16 agosto 2011

Crónicas de la ciudad fantasma

Atenas en pleno agosto. Tarde de estío y abandono. Las calles del centro, liberadas por fin del martirio del tráfico, supuran una calma viscosa y se resbalan colina abajo como ríos de plata que refulgen bajo el sol. El Dekapendávgustos, la fiesta del 15 de agosto en que se conmemora la asunción de la Virgen, es aquí una festividad comparable a la Pascua o a la Navidad y los griegos acuden en masa a diversos puntos de peregrinación (el más famoso en la cicládica isla de Tinos) o a sus segundas residencias lejos de las urbes. 
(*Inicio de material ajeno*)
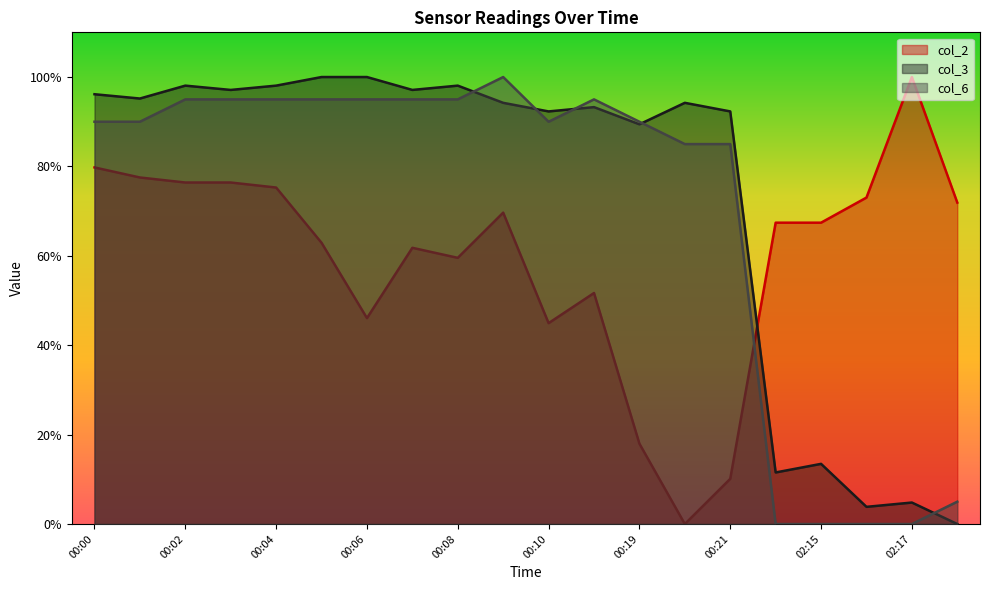

What is the difference between the col_6 values at 00:10 and 02:17?

90.0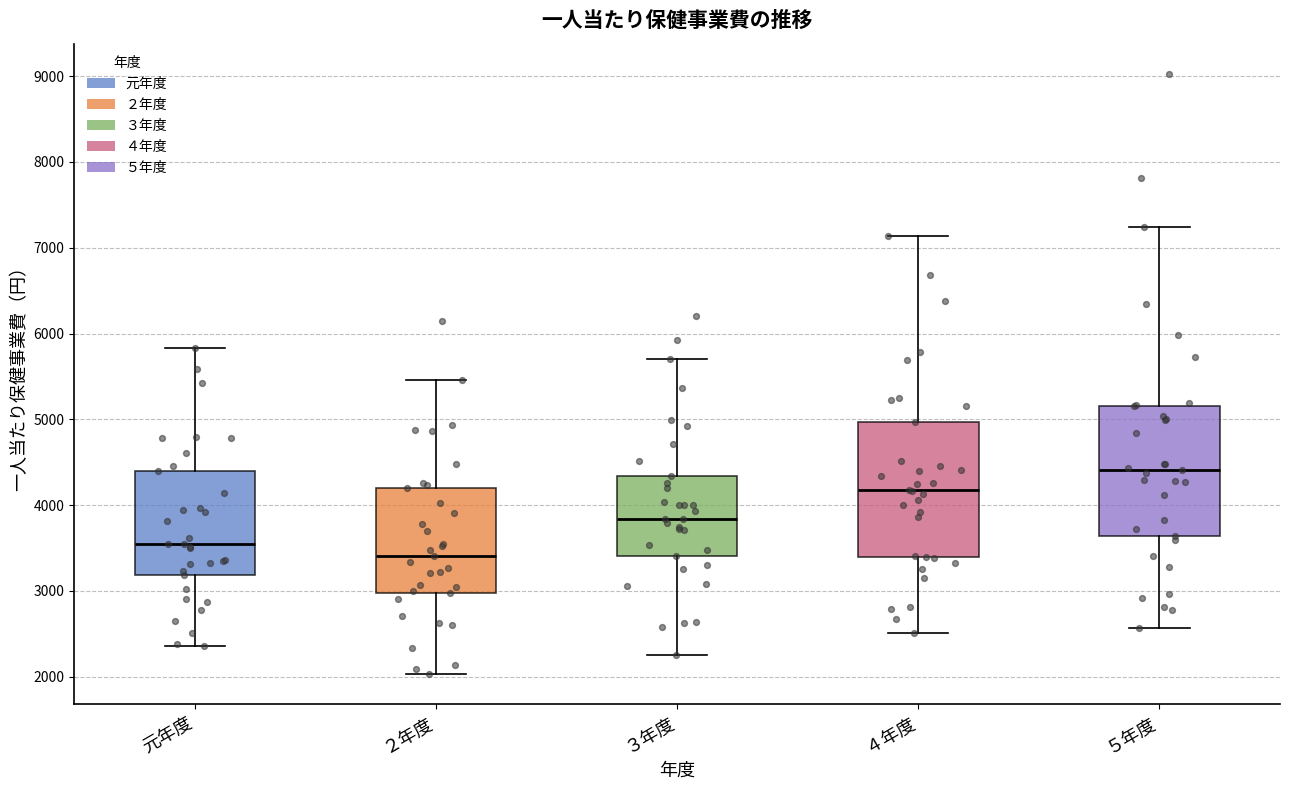

Reading left to right, read every box against the y-axis: the position of its median line, the range the box covers, and the ends of its whiskers. The values are not printed on the chart, so give them approximately, as read against the axis.

元年度: median 3500, box 3200 to 4400, whiskers 2400 to 5800
２年度: median 3400, box 3000 to 4200, whiskers 2000 to 5500
３年度: median 3800, box 3400 to 4300, whiskers 2300 to 5700
４年度: median 4200, box 3400 to 5000, whiskers 2500 to 7100
５年度: median 4400, box 3600 to 5200, whiskers 2600 to 7200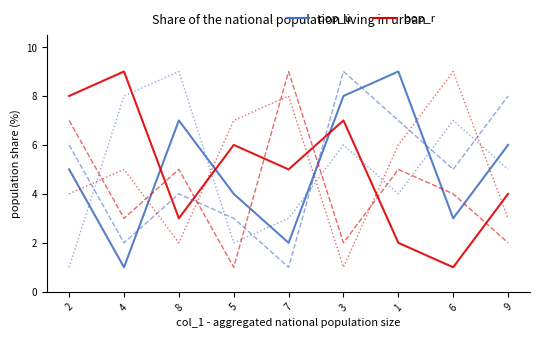

What is the maximum value shown in the chart?

9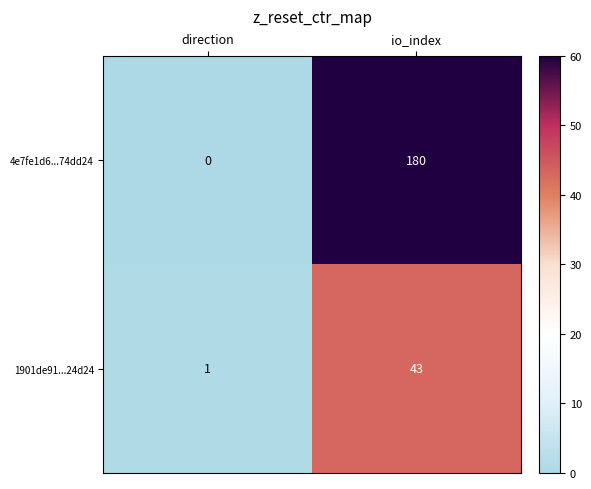

Which category has the lowest value in the 1901de91...24d24 series?

direction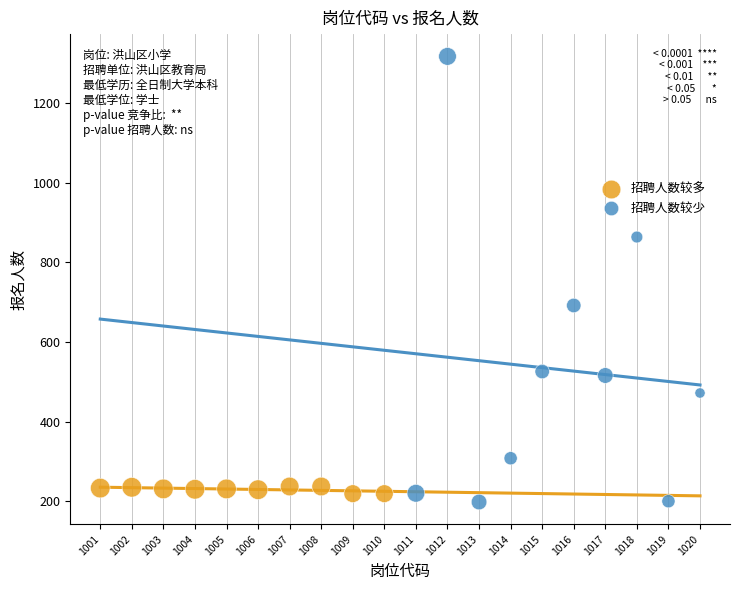

Which series has the widest spread of Y values?

招聘人数较少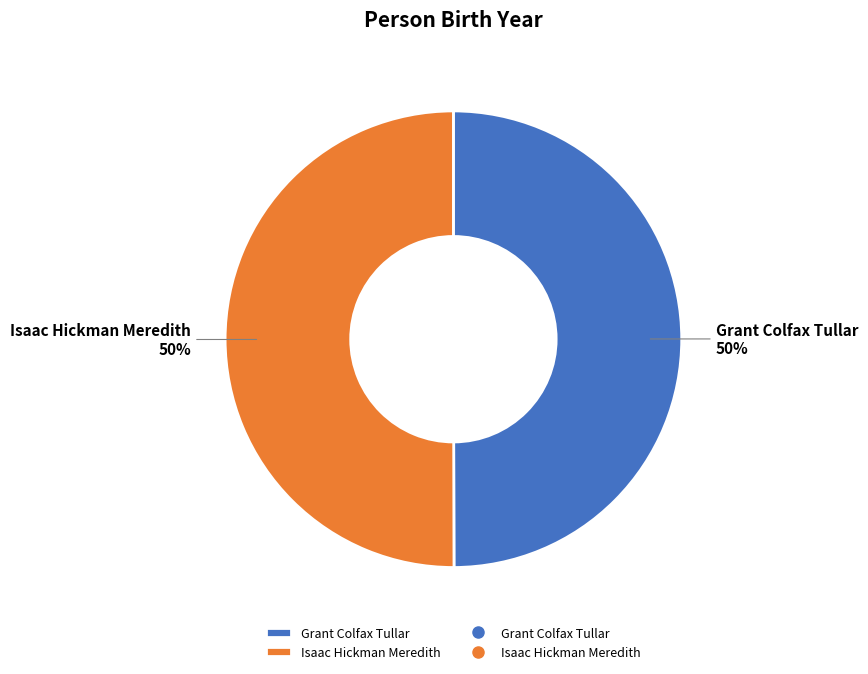

How many slices are in this pie chart?

2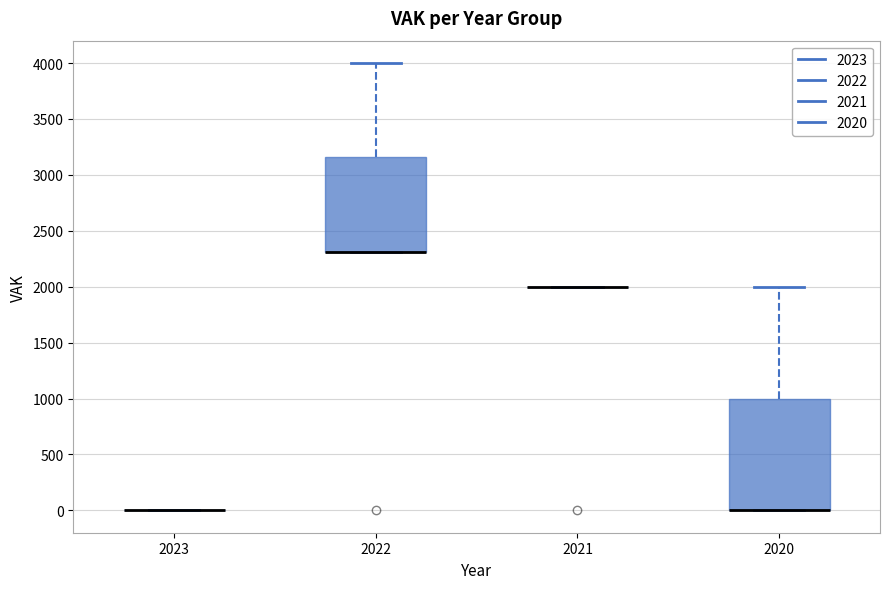

Reading left to right, transcribe this box plot: for each box, give where its median line is, the range the box spans, and where its two whiskers end, as read against the y-axis. The values are not printed on the chart, so give them approximately, as read against the axis.

2023: box collapsed to a line at 0, whiskers 0 to 0
2022: median 2300 (drawn on the box's lower edge), box 2300 to 3150, whiskers 2300 to 4000
2021: box collapsed to a line at 2000, whiskers 2000 to 2000
2020: median 0 (drawn on the box's lower edge), box 0 to 1000, whiskers 0 to 2000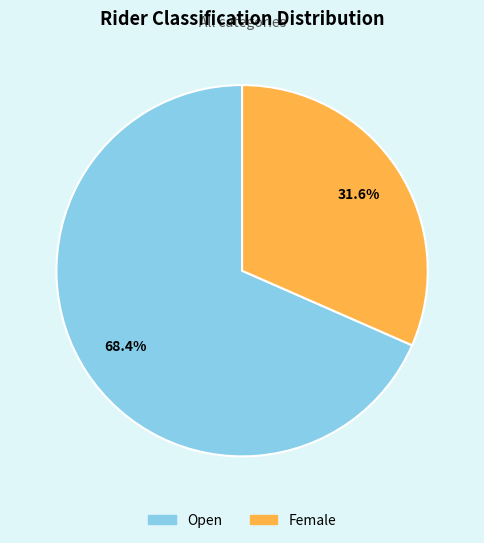

To the nearest percent, what is the difference between the Female and Open slice percentages?

37%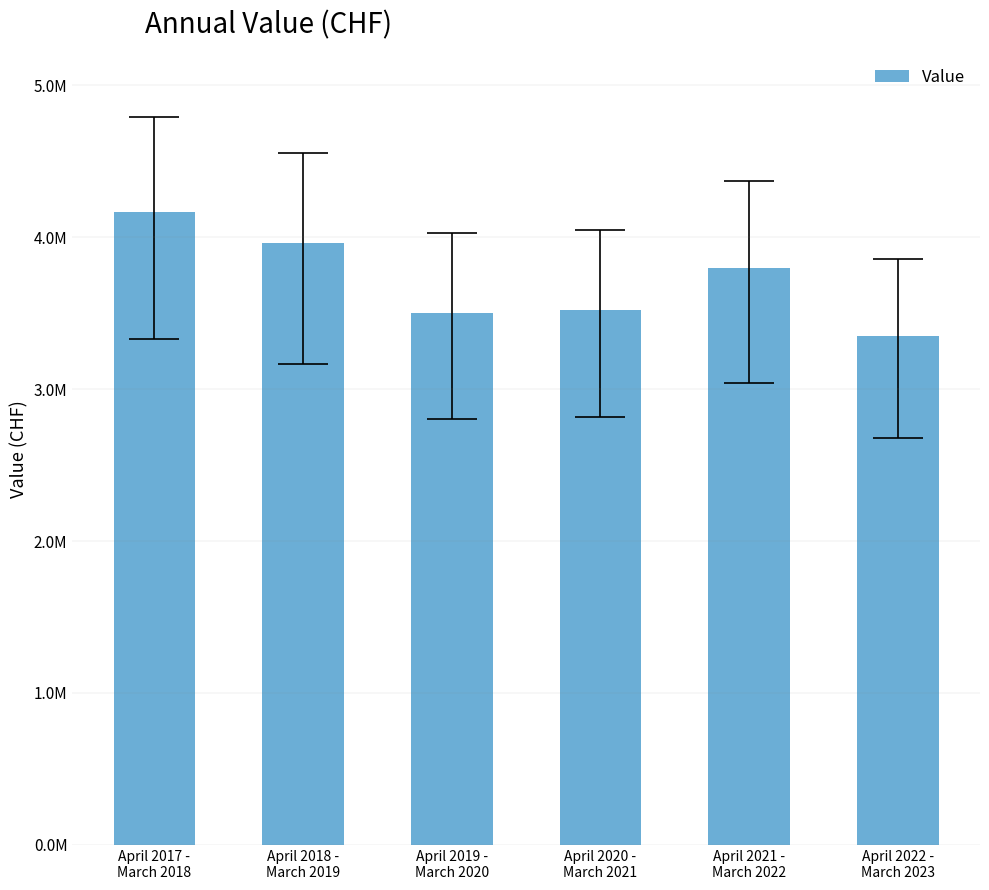

Are the bars horizontal?

No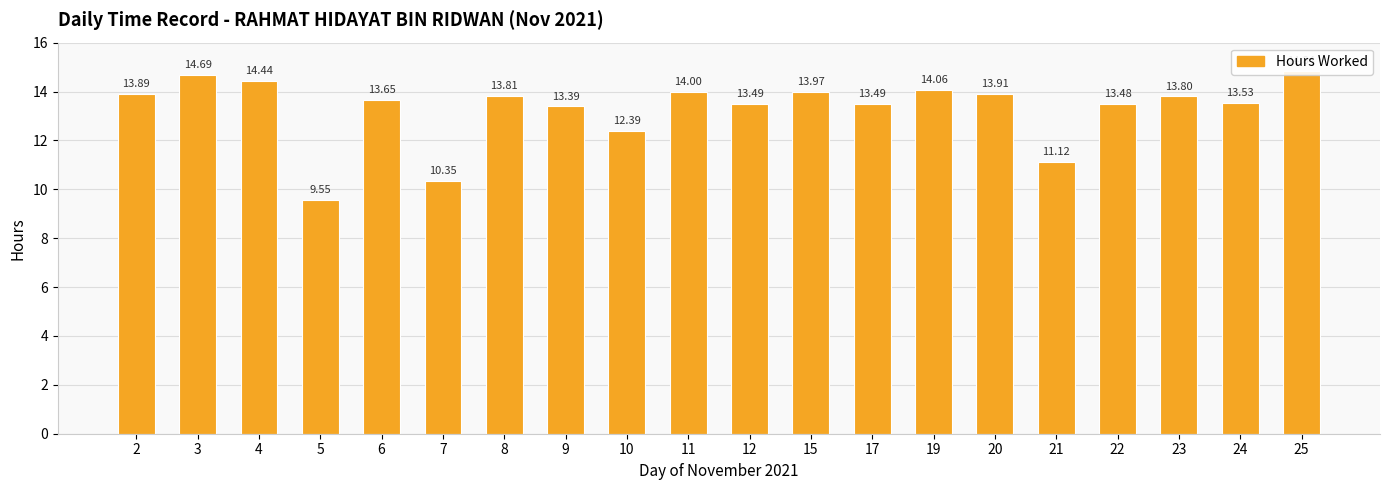

Count the number of data series in this chart.

1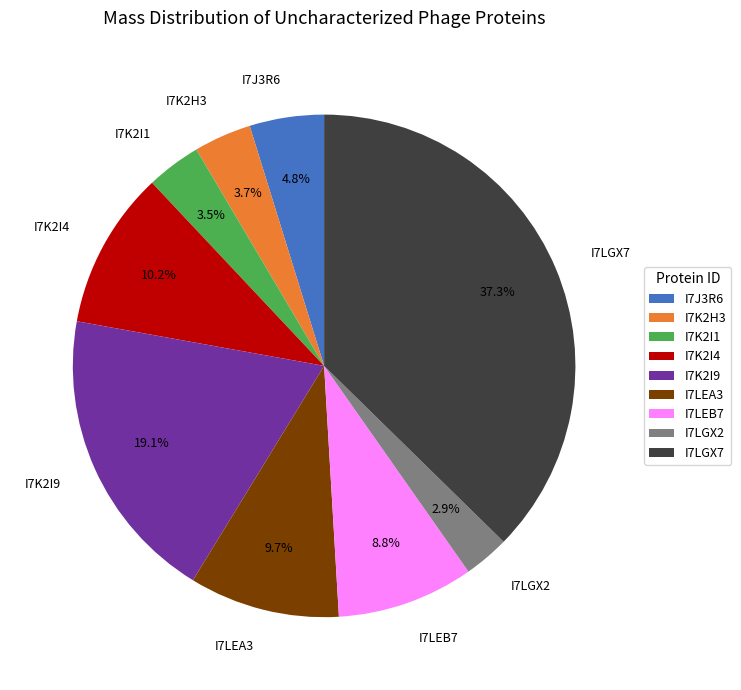

Do I7K2I1 and I7K2I9 together represent more than half of the pie?

No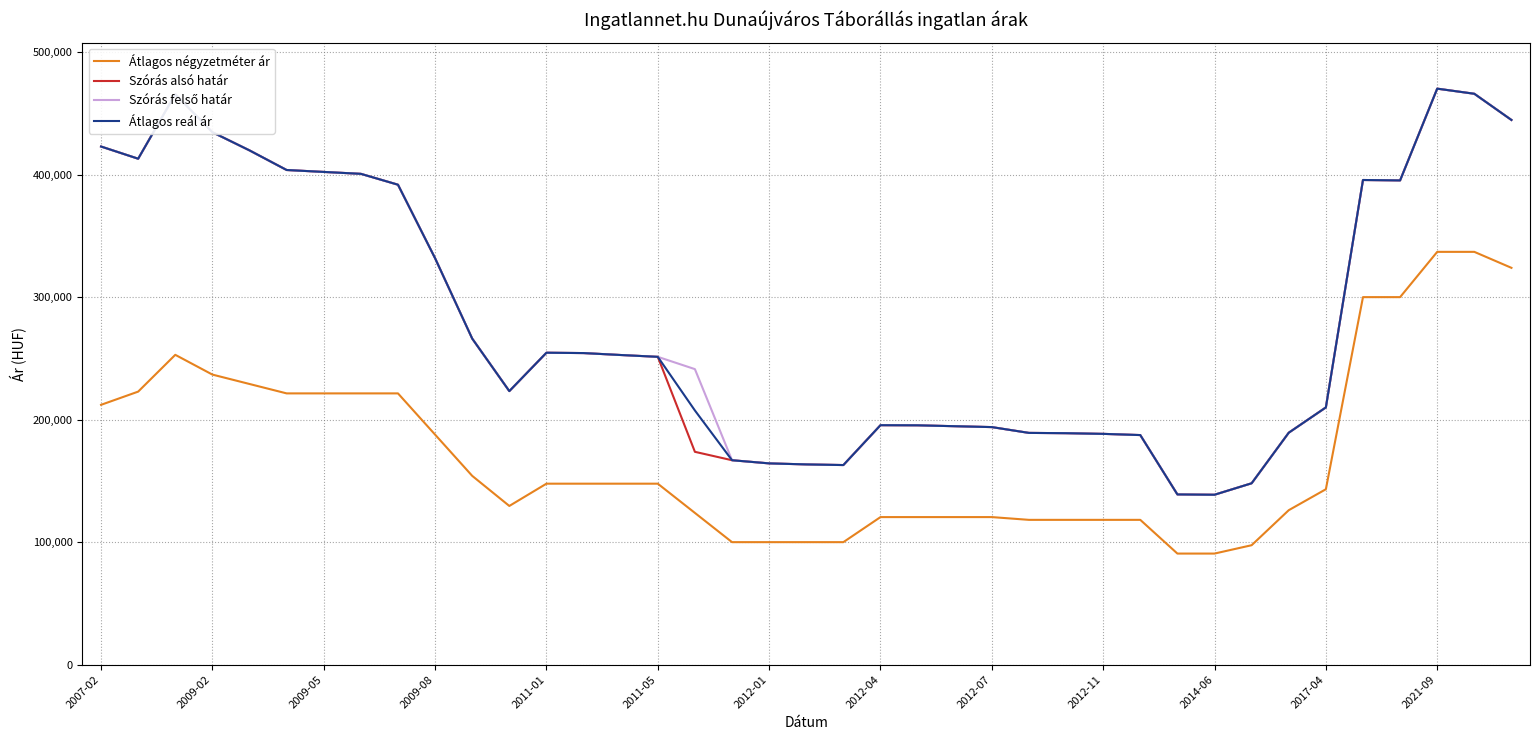

True or false: Átlagos négyzetméter ár and Szórás alsó határ cross at least once.

False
A pesar de la fuerte presencia de turistas que recorren las callejuelas del centro y se encaraman a la Acrópolis o al Areópago, fuera de los circuitos turísticos Atenas queda estos días reducida a un desierto de asfalto y hormigón, habitado solo por un puñado de personas, muchas de tez oscura o manos arrugadas. Afuera todo parece desarrollarse de forma lenta y perezosa, excepto el crepitar frenético de las cigarras. Incluso los quioscos, emblema cotidiano de la Grecia contemporánea, están cerrados. Esta pesada calma de aceras desnudas y persianas bajadas hace que te fijes mucho más en la poca gente que se cruza en tu camino, preguntándote a qué dedicarán estos días de sol y plomo, si sus trabajos les obligarán a permanecer aquí o es el bolsillo quien les impide marcharse, si cuando lleguen a casa alguien les estará esperando o si se encuentran solos... 

Las grandes ciudades son siempre desiertos llenos de gente, pero estos días Atenas es un desierto vacío.